It is often said that education is the best investment that anyone can make. As parents and grandparents we want to provide our children and grandchildren with the opportunity to develop their talents and skills to their fullest extent and encourage them to “reach for the stars”.  There are various planning strategies that family members can use to help pay for college education expenses, each of which has advantages and disadvantages that must be evaluated based on the family member’s individual circumstances. 

One option is to establish a trust for the benefit of your grandchildren to pay for college expenses.  You can establish and fund a trust during your lifetime or you can include provisions in your will that create the trust upon your death. A trust created during your lifetime can either be irrevocable or revocable. Funds that are transferred to an irrevocable trust are gifts – once they are given they cannot be taken back.  A revocable trust allows you to retain full control of your assets during your lifetime and provides for the distribution of trust assets upon your death without probate.  However the assets in a revocable trust are not protected from claims by your creditors.  With any type of trust you will need to consider whom you want to name as the trustee to manage the trust, including alternate trustees in the event the primary trustee is unable or unwilling to serve, whether you want to have a single trust for all of your grandchildren or separate trusts for each grandchild, and whether the trust should be limited to educational expenses or whether the trustee should have discretion to make other types of distributions.  You will also need to include provisions that cover the possibility that a grandchild does not attend college, becomes disabled, or dies before the complete distribution of the trust.  You can name the trust, whether it is created by your will or created during your lifetime, as the beneficiary of a life insurance policy, brokerage account, or bank account. 

A popular way to set aside money for college expenses is to open a “Section 529” college savings plan account for a designated beneficiary, typically a family member, but any person can be named as a beneficiary.  Section 529 refers to the section of the Internal Revenue Code that sets forth the requirements that state-sponsored tuition programs must meet to quality for favorable federal income tax treatment.  Section 529 tuition programs include prepaid tuition plans (such as the Michigan Education Trust) and college savings plans.  Michigan’s college savings plan, the Michigan Education Savings Program (MESP), is managed by TIAA-CREF (Teachers Insurance and Annuity Association of America-College Retirement Equities Fund) and offers state income tax advantages as well as the federal tax advantages.  There is a wealth of information on the MESP website, www.misaves.com

Every state offers some type of Section 529 plan and you are not limited to Michigan’s plan; you can invest in any qualified state plan.  Funds invested in a Section 529 MESP account are not subject to federal or state income tax on the earnings that accrue. If money is withdrawn and used for qualified higher educational expenses, those distributions will be tax free. Qualified expenses include room and board (subject to certain limitations) as well as tuition, fees, and books.  If you create a Section 529 account for a grandchild you still retain some control over the account. You can change the beneficiary on the account to another family member of the beneficiary if, for example the original beneficiary doesn’t use all of the money or doesn’t need the money.  However if you need to “cash out” the account or you simply change your mind and want to withdraw the money for yourself you will pay a 10% penalty and will owe income tax on the earnings.  You can name a contingent owner for your Section 529 account who will automatically become the owner upon your death.  This will avoid probate of the account.

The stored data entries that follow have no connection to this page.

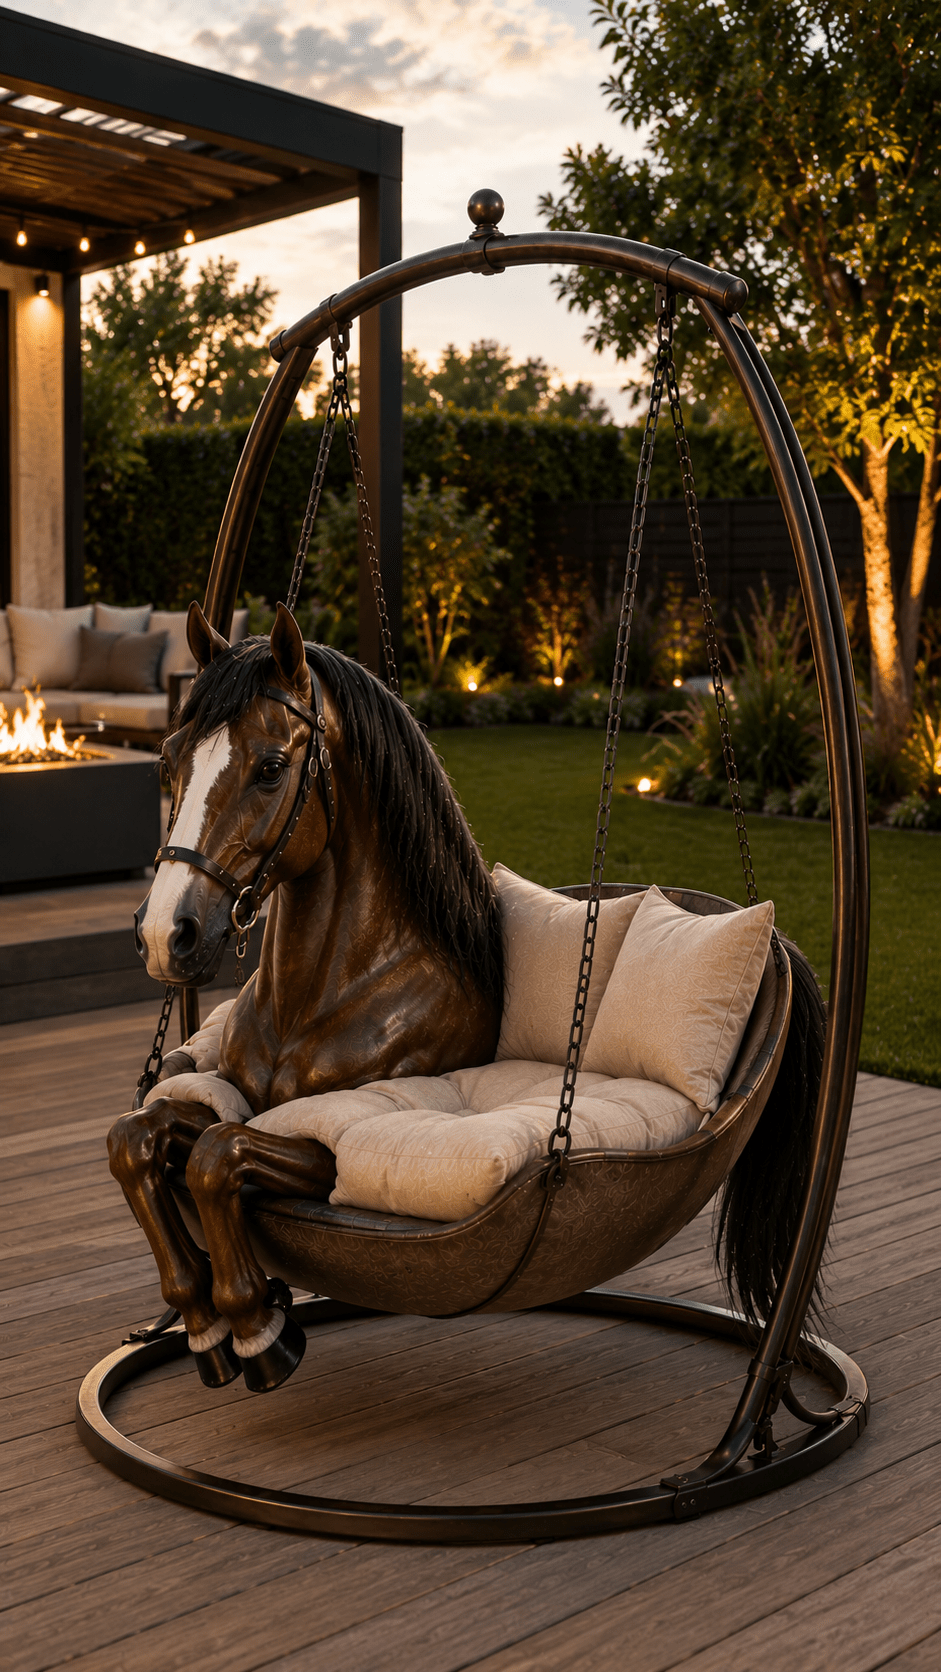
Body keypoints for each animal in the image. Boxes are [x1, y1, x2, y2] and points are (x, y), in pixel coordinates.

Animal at [108, 602, 504, 1391]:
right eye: (168, 761)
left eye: (269, 768)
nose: (168, 933)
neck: (324, 995)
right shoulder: (229, 1100)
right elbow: (136, 1137)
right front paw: (203, 1322)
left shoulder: (332, 1147)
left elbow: (215, 1158)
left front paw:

Some clients set up “in trust for” accounts at financial institutions or brokerage firms, naming a grandchild as the beneficiary, with the intention of using the funds for the grandchild’s college education.  These accounts are essentially a revocable trust.  If you open this type of account you can freely withdraw money during your lifetime.  Upon your death the account will pass to your named beneficiary who, assuming he/she is over the age of 18, is then free to do whatever he/she pleases with the money. 

These “in trust for” accounts are sometimes confused with accounts that are created under the Uniform Transfers to Minors Act (UTMA accounts).  However an UTMA account is treated as a gift to the minor which is held by a custodian for the minor’s benefit. Usually the person who creates the account names him/herself as the custodian.  The custodian can withdraw the money in the account but has a legal obligation to use the money for the minor’s benefit.  Furthermore, when the minor reaches age 18 (or age 21 if this was specified when the account was created), he/she becomes legally entitled to the funds in the account.

The rapidly escalating cost of higher education is making it more and more difficult for families to pay for college education expenses without incurring huge amounts of debt.  If you can afford it, helping your grandchildren with these expenses gives them a gift that, if they use it wisely, will last a lifetime and help them realize their dreams.